Lactate is not merely fuel. It is a signalling molecule.

When lactate enters a neuron and is metabolised, it shifts the cell’s internal redox state – specifically, it increases the NADH/NAD ratio. This biochemical shift triggers a cascade that directly enhances the activity of NMDA receptors, the membrane proteins central to synaptic transmission, learning and memory. Critically, this promotes the interaction between NMDA receptors and CaMKII, the enzyme responsible for translating synaptic activity into the lasting structural changes that form the physical basis of memory. As well as powering the grid, astrocyte-derived lactate determines how robustly its connections are forged.

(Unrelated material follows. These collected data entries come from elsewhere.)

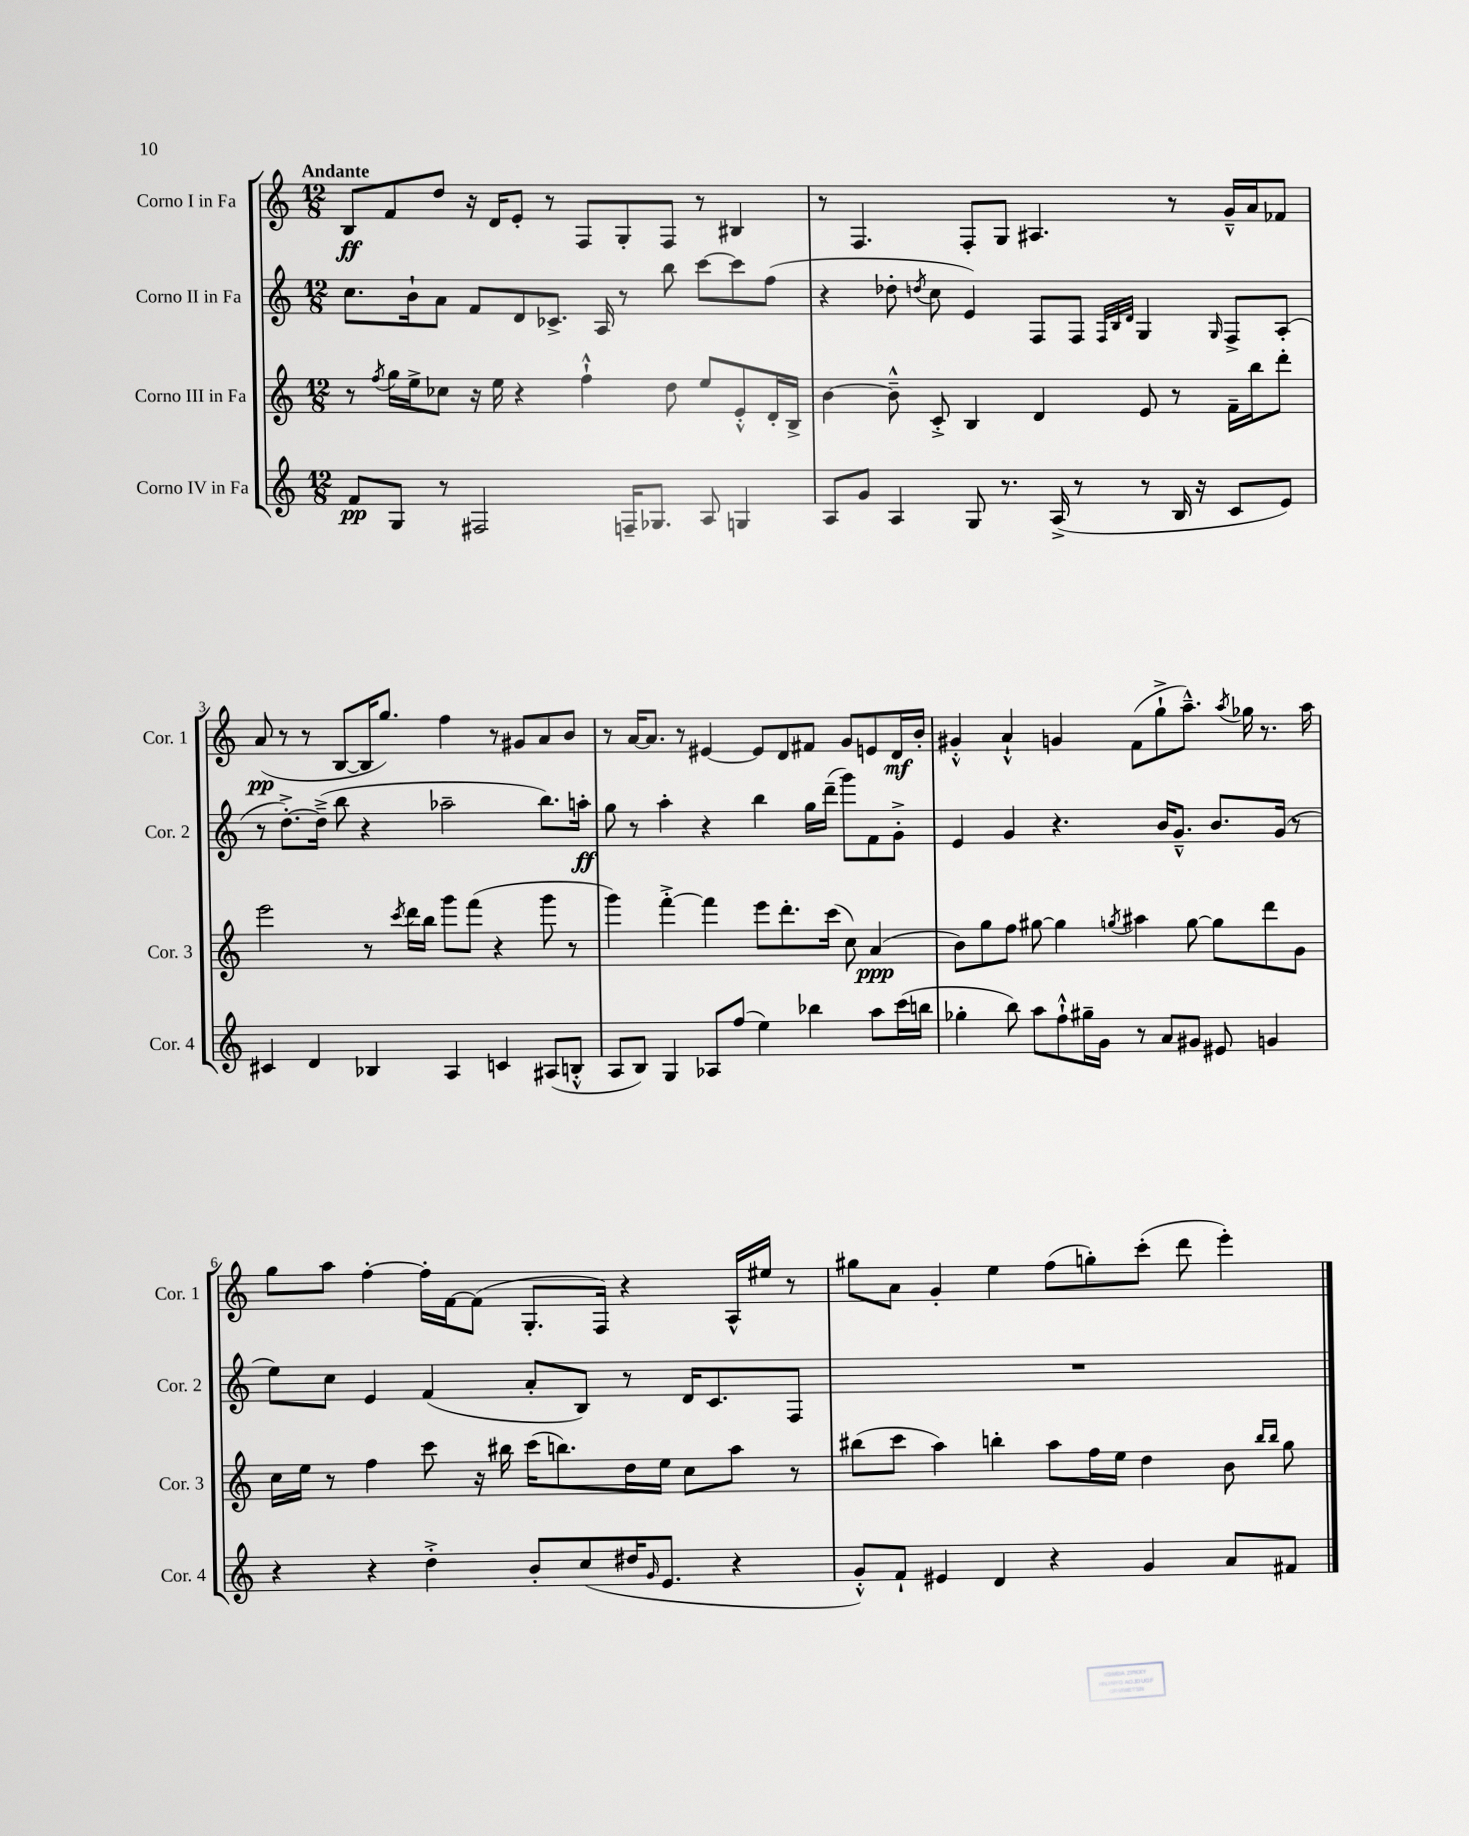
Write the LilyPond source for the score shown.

<<
\new StaffGroup <<
\new Staff = "s0" \with { instrumentName = "Corno I in Fa" shortInstrumentName = "Cor. 1" } {
    \clef treble \key c \major \numericTimeSignature \time 12/8 \tempo "Andante"
    b8\ff f'8 d''8 r16 d'16 e'8-. r8 f8 g8-. f8 r8 bis4 |
    r8 f4. f8-. g8 ais4. r8 g'16---^ a'16 fes'8 |
    a'8\pp( r8 r8 b8~ b16 g''8.) f''4 r8 gis'8 a'8 b'8 |
    r8 a'16~ a'8. r8 eis'4~ eis'8 d'8 fis'8 g'8 e'8 d'16\mf b'16-. |
    gis'4-.-^ a'4-!-^ g'4 f'8( g''8-!-> a''8.---^) \acciaccatura { a''8 } ges''16 r8. a''16 |
    g''8 a''8 f''4~-. f''16-. f'16~ f'8( g8.-. f16) r4 a16-^ eis''16 r8 |
    gis''8 a'8 g'4-. e''4 f''8( g''8-.) c'''8-.( d'''8 e'''4-.) \bar "|." |
}
\new Staff = "s1" \with { instrumentName = "Corno II in Fa" shortInstrumentName = "Cor. 2" } {
    \clef treble \key c \major \numericTimeSignature \time 12/8
    c''8. b'16-! a'8 f'8 d'8 ces'8.-> a16 r8 b''8 c'''8~ c'''8 f''8( |
    r4 des''8-. \acciaccatura { d''8 } c''8 e'4) f8 f8 \grace { f32 b32 d'32 } g4 \grace { g16 } f8-> a8-.( |
    r8 d''8.~-.->) d''16--->( b''8 r4 aes''2-- b''8.) a''16-.\ff |
    g''8 r8 a''4-. r4 b''4 g''16 d'''16--( g'''8) f'8 g'8-.-> |
    e'4 g'4 r4. b'16 g'8.---^ b'8. g'16( r8 |
    e''8) c''8 e'4 f'4( a'8-. b8) r8 d'16 c'8. f8 |
    R1. \bar "|." |
}
\new Staff = "s2" \with { instrumentName = "Corno III in Fa" shortInstrumentName = "Cor. 3" } {
    \clef treble \key c \major \numericTimeSignature \time 12/8
    r8 \acciaccatura { f''8 } g''16 e''16-> ces''8 r16 e''16 r4 f''4-!-^ d''8 e''8 e'8-.-^ d'16-. b16-> |
    b'4~ b'8---^ c'8-.-> b4 d'4 e'8 r8 f'16-- b''16 d'''8-. |
    e'''2 r8 \acciaccatura { c'''8 } d'''16 b''16 g'''8 f'''8( r4 g'''8 r8 |
    g'''4) f'''4~-.-> f'''4 e'''8 d'''8.-. c'''16( c''8) a'4\ppp( |
    b'8) g''8 f''8 gis''8~ gis''4 \acciaccatura { g''8 } ais''4 g''8~ g''8 d'''8 g'8 |
    c''16 e''16 r8 f''4 c'''8 r16 bis''16 c'''16( b''8.) d''16 e''16 c''8 a''8 r8 |
    bis''8( c'''8 a''4) b''4-. a''8 f''16 e''16 d''4 b'8 \grace { b''16 b''16 } g''8 \bar "|." |
}
\new Staff = "s3" \with { instrumentName = "Corno IV in Fa" shortInstrumentName = "Cor. 4" } {
    \clef treble \key c \major \numericTimeSignature \time 12/8
    f'8\pp g8 r8 fis2 f16-- ges8. a8 g4 |
    a8 g'8 a4 g8 r8. a16->( r8 r8 b16 r16 c'8 e'8) |
    cis'4 d'4 bes4 a4 c'4 ais8( b8-.-^ |
    a8 b8) g4 aes8 f''8( e''4) bes''4 a''8 c'''16( b''16 |
    ges''4-. b''8) a''8 f''8-!-^ gis''16-- g'16 r8 a'8 gis'8 eis'8 g'4 |
    r4 r4 d''4-.-> b'8-. c''8( dis''16 \grace { g'16 } e'8. r4 |
    g'8-.-^) f'8-! eis'4 d'4 r4 g'4 a'8 fis'8 \bar "|." |
}
>>
>>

Pierre Magistretti, distinguished professor of biosciences and vice-president for research at King Abdullah University of Science and Technology (KAUST).
Pierre Magistretti, distinguished professor of biosciences and vice-president for research at King Abdullah University of Science and Technology (KAUST).

When the grid goes dark

Dementia disrupts this partnership at its foundation. When astrocytes are damaged or diseased, as occurs in Alzheimer’s and other neurodegenerative conditions, they lose their capacity to produce and transport lactate efficiently. The metabolic dialogue is severed. Without this energetic and molecular support, neurons starve and die. The synaptic connections that encode a person’s memories, language and sense of self are progressively and irreversibly extinguished.

This reframing has direct implications for therapeutic strategy. If clinical treatments continue to focus exclusively on protecting neurons from downstream damage, we are essentially trying to replace a broken lightbulb while the power line that feeds it remains severed. The grid will not recover. This is precisely why so many promising drug trials have ultimately failed to change the disease trajectory for patients. We have been targeting the wrong part of the system.

The path forward demands a fundamental reorientation, one already underway in research, but one that must now translate urgently into clinical and investment strategy. Preserving the functional integrity of the neuron-astrocyte unit, rather than treating each cell type in isolation, must become a central objective of dementia therapeutics. We must develop targeted interventions that support astrocyte metabolism, maintain lactate transfer, and protect the brain’s energy infrastructure before irreversible neuronal loss occurs.

This is the most logical next step in the fight against dementia.